Conformal-biharmonic hypersurfaces in spheres and product spaces
V. Branding, S. Montaldo, S. Nistor, C. Oniciuc, A. Ratto
TL;DR
This work studies the conformal-bienergy functional $E_2^c$ and its $c$-biharmonic hypersurfaces, with emphasis on ${\mathbb L}^m(\\varepsilon)\\times{\mathbb R}$ and ${\mathbb S}^{m+1}$. It develops the $c$-biharmonic tension field, analyzes constant principal curvatures, and conducts a detailed isoparametric analysis in spheres, obtaining complete classifications for several degrees $\\ell=1,2,3,4,6$. The results include that minimal isoparametric $c$-biharmonic hypersurfaces occur for $\\ell=3,6$, and that for degree $\\ell=4$ there exist non-minimal examples when $m_1<m_2$, along with a global rigidity and a uniqueness statement in various low dimensions. These contributions provide explicit classifications and rigidity phenomena for conformally invariant variational problems in differential geometry, with potential implications for stability and geometric analysis in product and spherical ambient spaces.
Abstract
The conformal-bienergy functional $E_2^c$ is a modified version of the classical bienergy functional $E_2$ and it is conformally invariant in the case of a four-dimensional domain. The critical points of $E_2^c$ are called conformal-biharmonic and denoted $c$-biharmonic. In the first part of the paper we study the $c$-biharmonic hypersurfaces $M^m$ with constant principal curvatures in the product space $ {\mathbb L}^m(\varepsilon) \times \mathbb{R} $, where $ {\mathbb L}^m(\varepsilon) $ denotes a space form of constant sectional curvature $ \varepsilon $. Specifically, we demonstrate that $ M^m $ is either totally geodesic or a cylindrical hypersurface of the form $ M^{m-1} \times \mathbb{R} $, where $ M^{m-1} $ is an iso\-parametric $c$-biharmonic hypersurface in $ {\mathbb L}^m(\varepsilon) $. In the second part of this article we obtain a full description of isoparametric $c$-biharmonic hypersurfaces in $\mathbb{S}^{m+1}$ and a complete classification of $c$-biharmonic hypersurfaces with constant scalar curvature in $\mathbb{S}^{m+1}$, $m=2,3$ and $m=4$ with an additional assumption.
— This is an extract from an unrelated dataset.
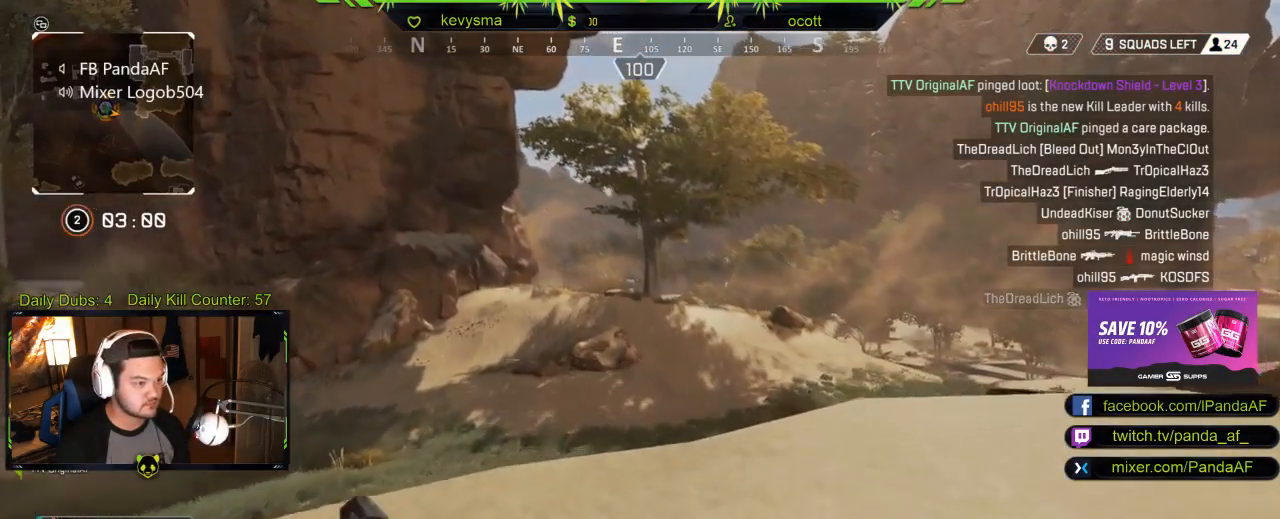
{"buttons": [], "left_stick": "up", "right_stick": "center", "events": []}
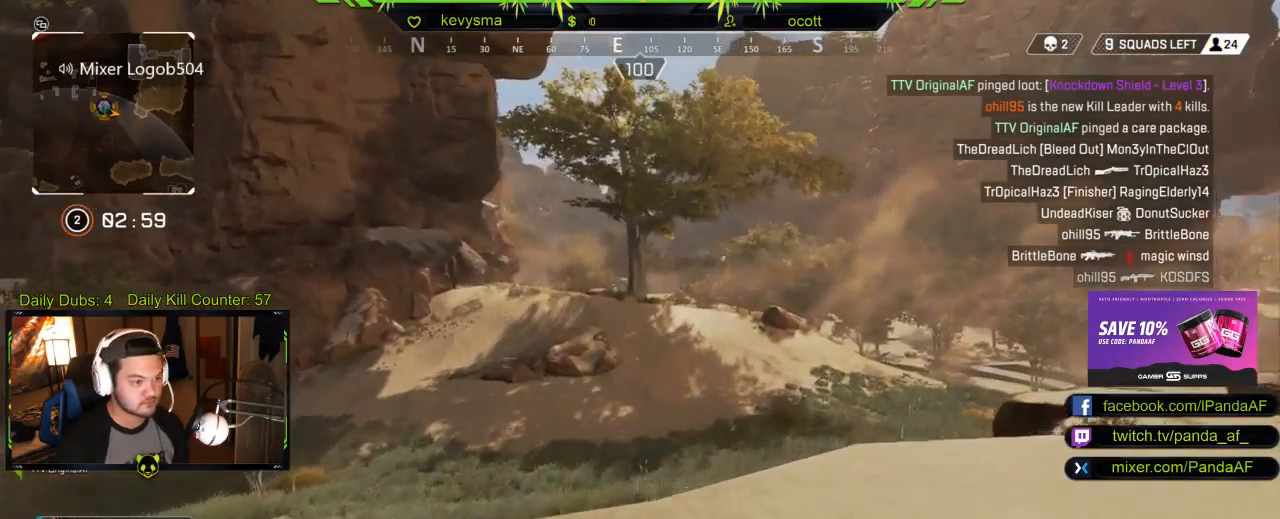
{"buttons": [], "left_stick": "up", "right_stick": "center", "events": []}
In this context, we shall also prove a global result for compact $c$-biharmonic immersions in $\mathbb{S}^5$. In the final part of the paper, as a preliminary effort to understand $c$-biharmonic hypersurfaces in $ {\mathbb L}^m(\varepsilon) \times \mathbb{R} $ with \textit{non-constant} mean curvature, we establish that a totally umbilical $c$-biharmonic hypersurface must necessarily be totally geodesic.